_Things to do:_
**1)** Decide whether each statement agrees with the Zope thread below: (a) The poster wants to change the response headers. (b) The poster has looked at the ZServer class. (c) The poster feels sure about editing the code there. Answer yes or no for each, and quote the words of the thread that decide it.
**2)** Extend the Zope thread below, starting after its last sentence.

HTML post processing in Zope
Hi all, I am trying to perform a post-processing on all HTTP responses, before they get sent to the browsers. I am using Zope 2.7.3 nad Plone 2.0.5. I had a look at the ZServer class: it seems to be the right place, but I don't understand all the code there and I am afraid to break something :-( Am I on the right tracks there? Could someone with great Zope knowledge be kind enough to point out which method I should change? (I want to change the HTML content, not the headers). Any pointer would be appreciated. Cheers. Cyrille.
Cyrille Bonnet wrote:
Hi all,
I am trying to perform a post-processing on all HTTP responses, before they get sent to the browsers. I am using Zope 2.7.3 nad Plone 2.0.5.
I had a look at the ZServer class: it seems to be the right place, but I don't understand all the code there and I am afraid to break something :-(
Am I on the right tracks there? Could someone with great Zope knowledge be kind enough to point out which method I should change? (I want to change the HTML content, not the headers).

_Record excerpts:_
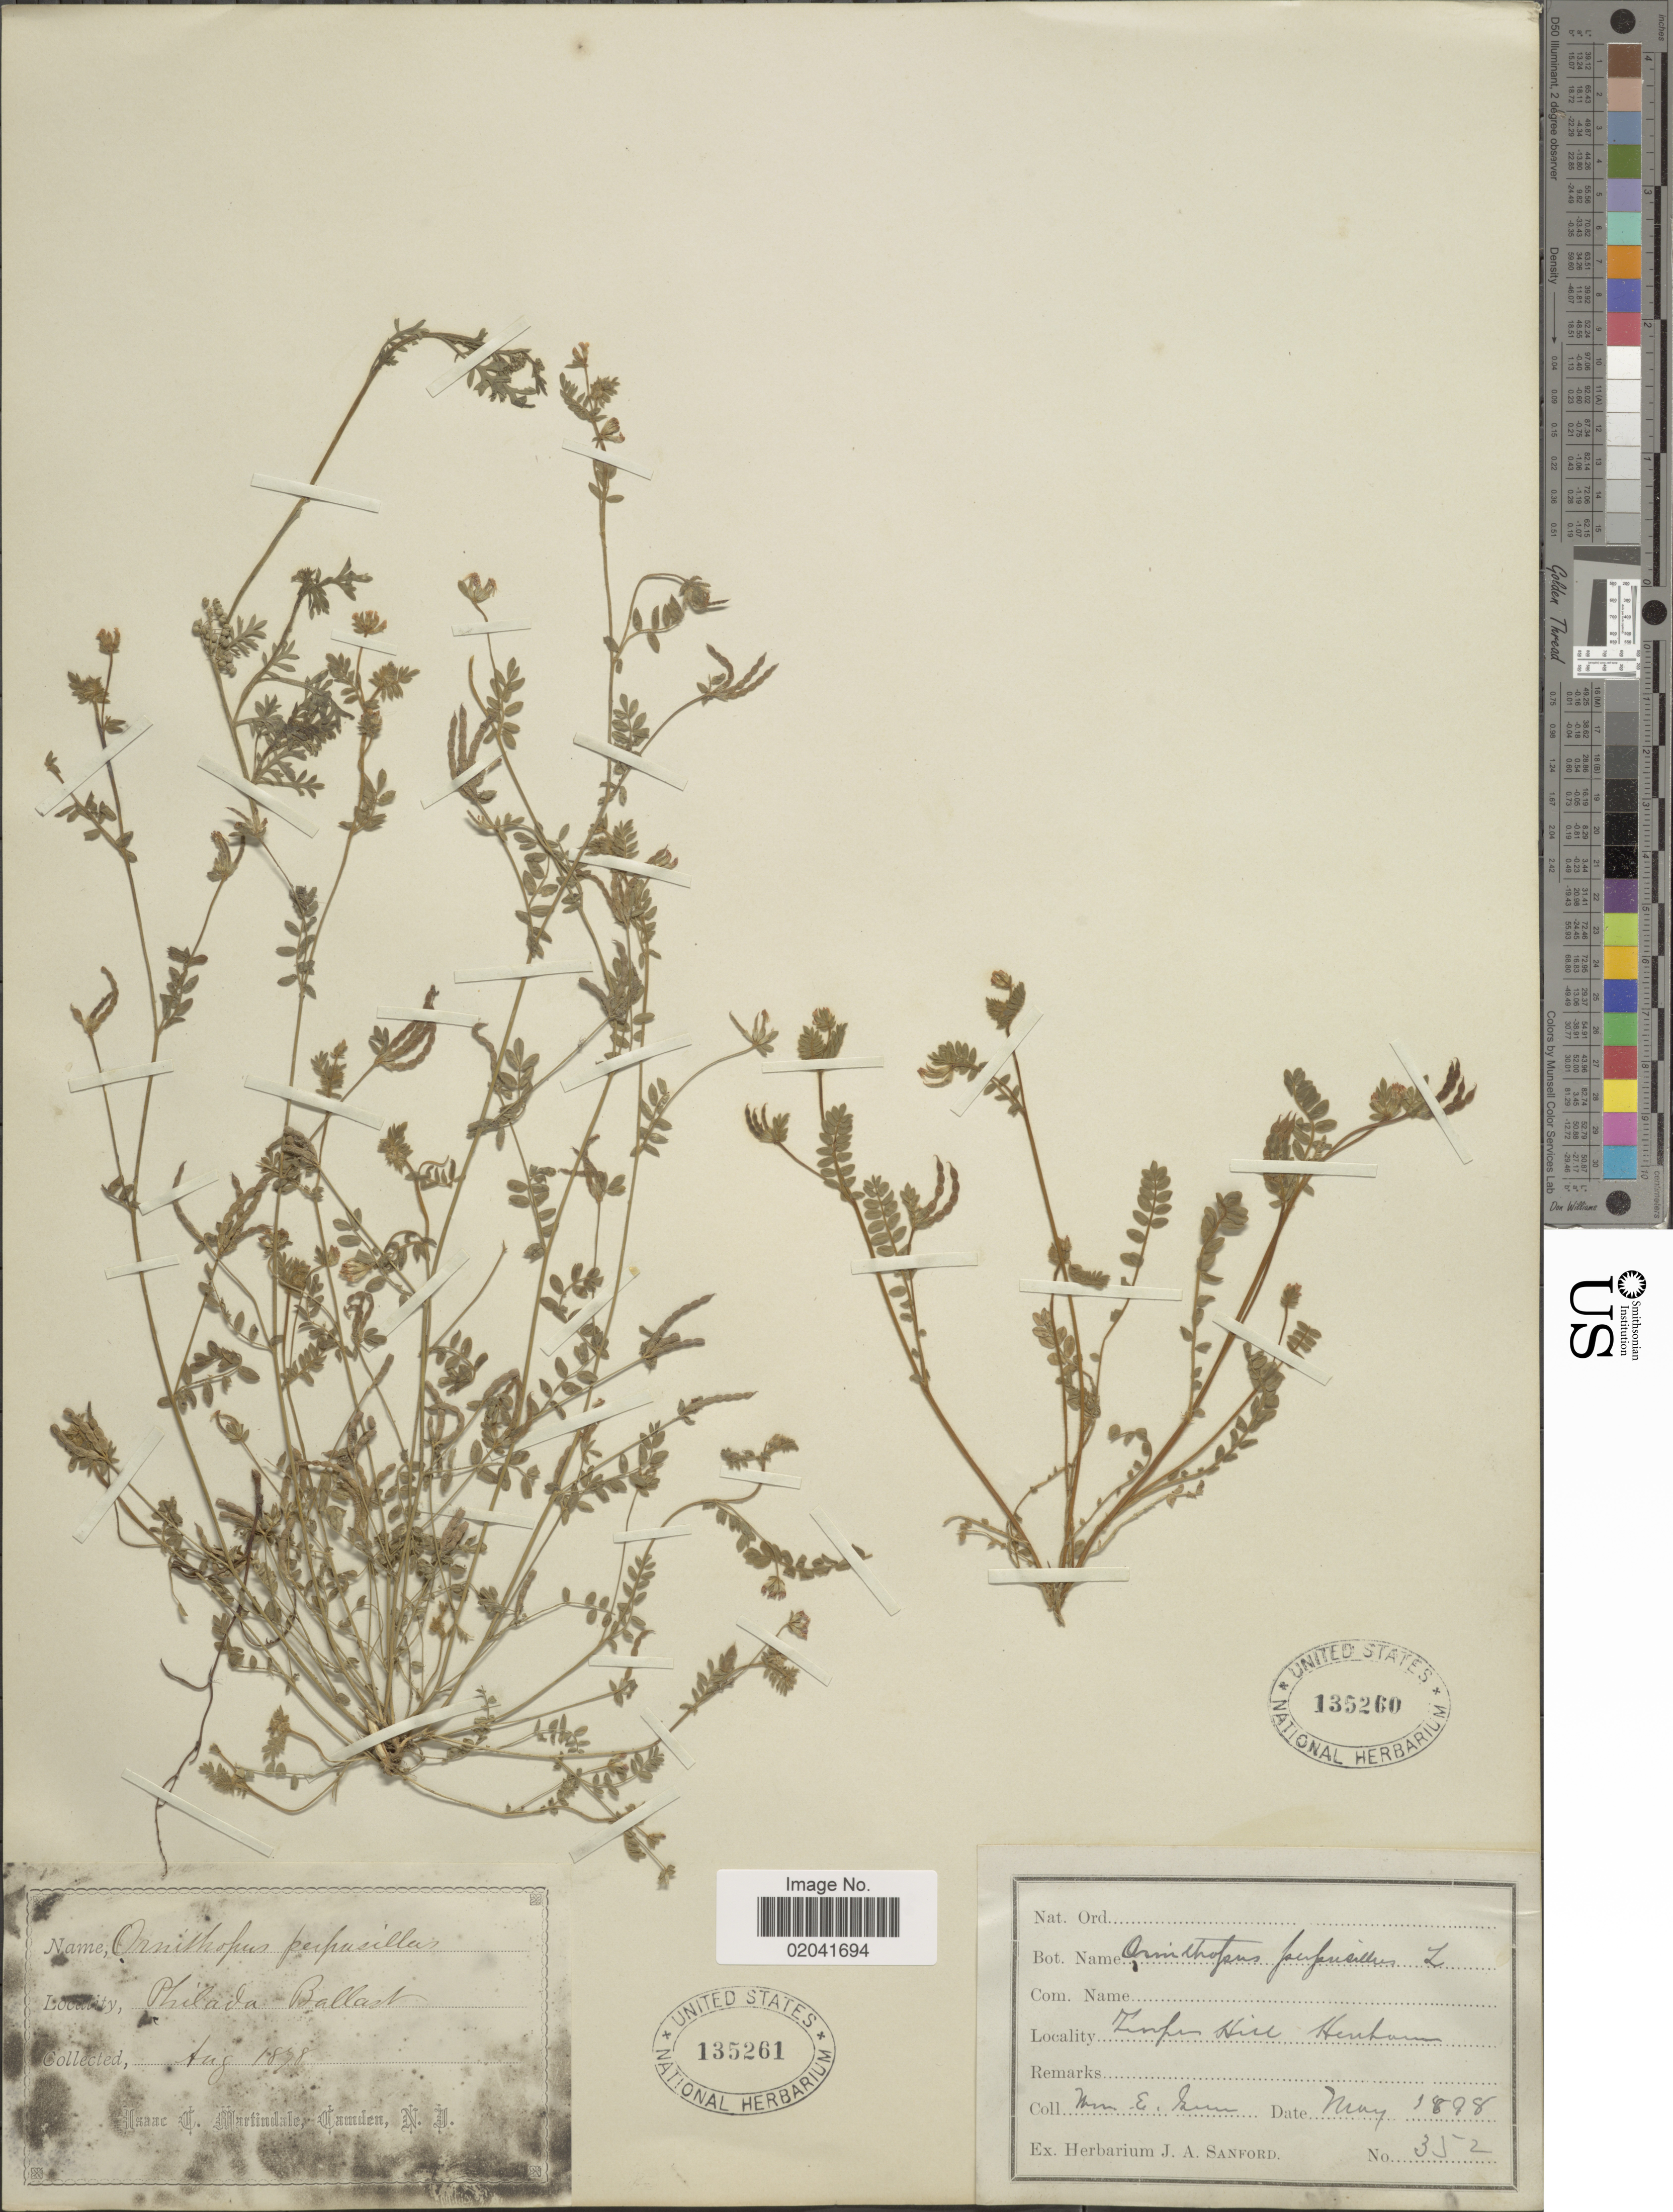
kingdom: Plantae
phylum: Tracheophyta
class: Magnoliopsida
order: Fabales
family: Fabaceae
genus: Ornithopus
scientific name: Ornithopus perpusillus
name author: L.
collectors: I. C. Martindale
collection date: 1878-08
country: United States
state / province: Pennsylvania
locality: Philada Ballast.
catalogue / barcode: US 135261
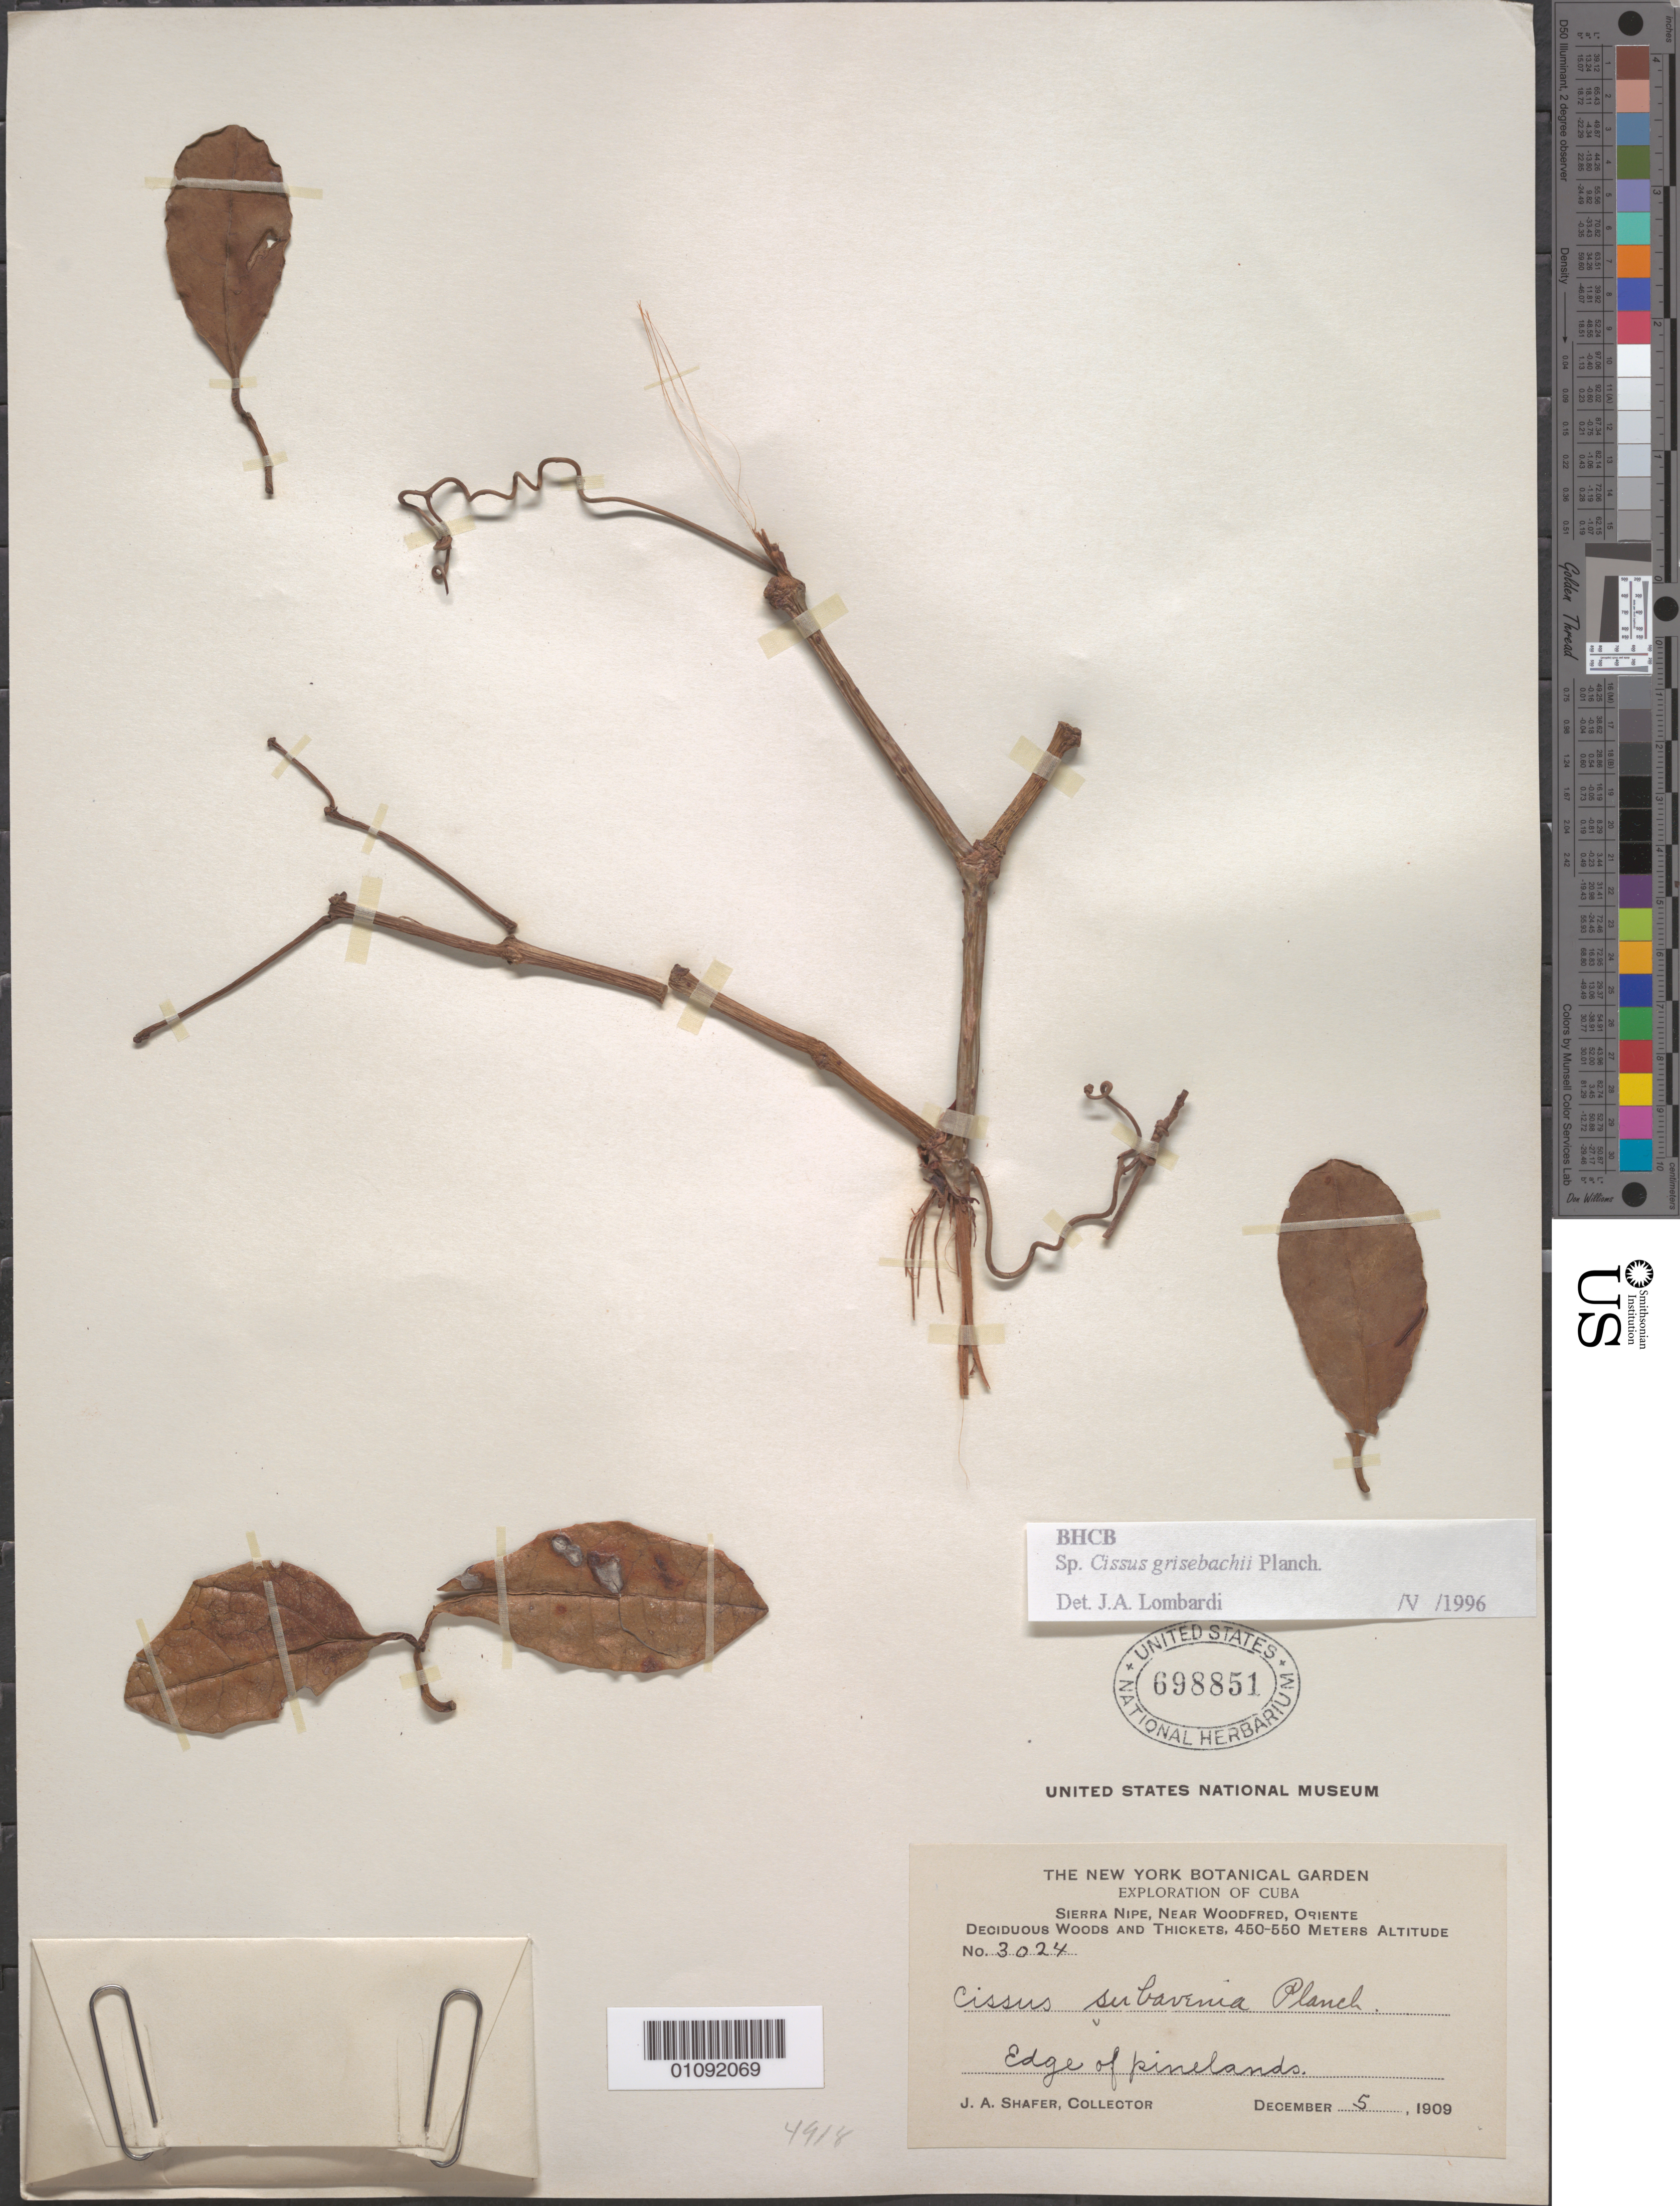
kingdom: Plantae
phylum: Tracheophyta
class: Magnoliopsida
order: Vitales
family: Vitaceae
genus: Cissus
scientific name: Cissus grisebachii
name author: Planch.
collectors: J. A. Shafer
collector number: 3024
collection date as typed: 05 Dec 1909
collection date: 1909-12-05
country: Cuba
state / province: Holguín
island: Cuba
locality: Sierra Nipe, near Woodfred, Oriente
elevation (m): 450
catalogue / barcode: US 698851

_In response:_
**1)**
(a) No: "I want to change the HTML content, not the headers"
(b) Yes: "I had a look at the ZServer class"
(c) No: "I don't understand all the code there and I am afraid to break something"

**2)**
Any pointer would be appreciated.
I would recommend getting Apache or something like it to act as a proxy and do the rewriting there. That would likely be much cleaner than futzing with ZServer. Though I can't say exactly how this would be done. But, yes, that's probably the right place to go. I believe, based on a very quick look at the code, that continue_request in lib/python/ZServer/HTTPServer.py is probably the last place to get a hold of the response before it's sent. --jcc -- http://plonebook.packtpub.com/
Am Donnerstag, den 05.05.2005, 14:58 +1200 schrieb Cyrille Bonnet:
Hi all,
I am trying to perform a post-processing on all HTTP responses, before they get sent to the browsers. I am using Zope 2.7.3 nad Plone 2.0.5.
I had a look at the ZServer class: it seems to be the right place, but I don't understand all the code there and I am afraid to break something :-(
Am I on the right tracks there? Could someone with great Zope knowledge be kind enough to point out which method I should change? (I want to change the HTML content, not the headers).
I wonder what kind of post processing do you want? Since Zope creates all responses anyway, so why not creating the responses you want in the first place?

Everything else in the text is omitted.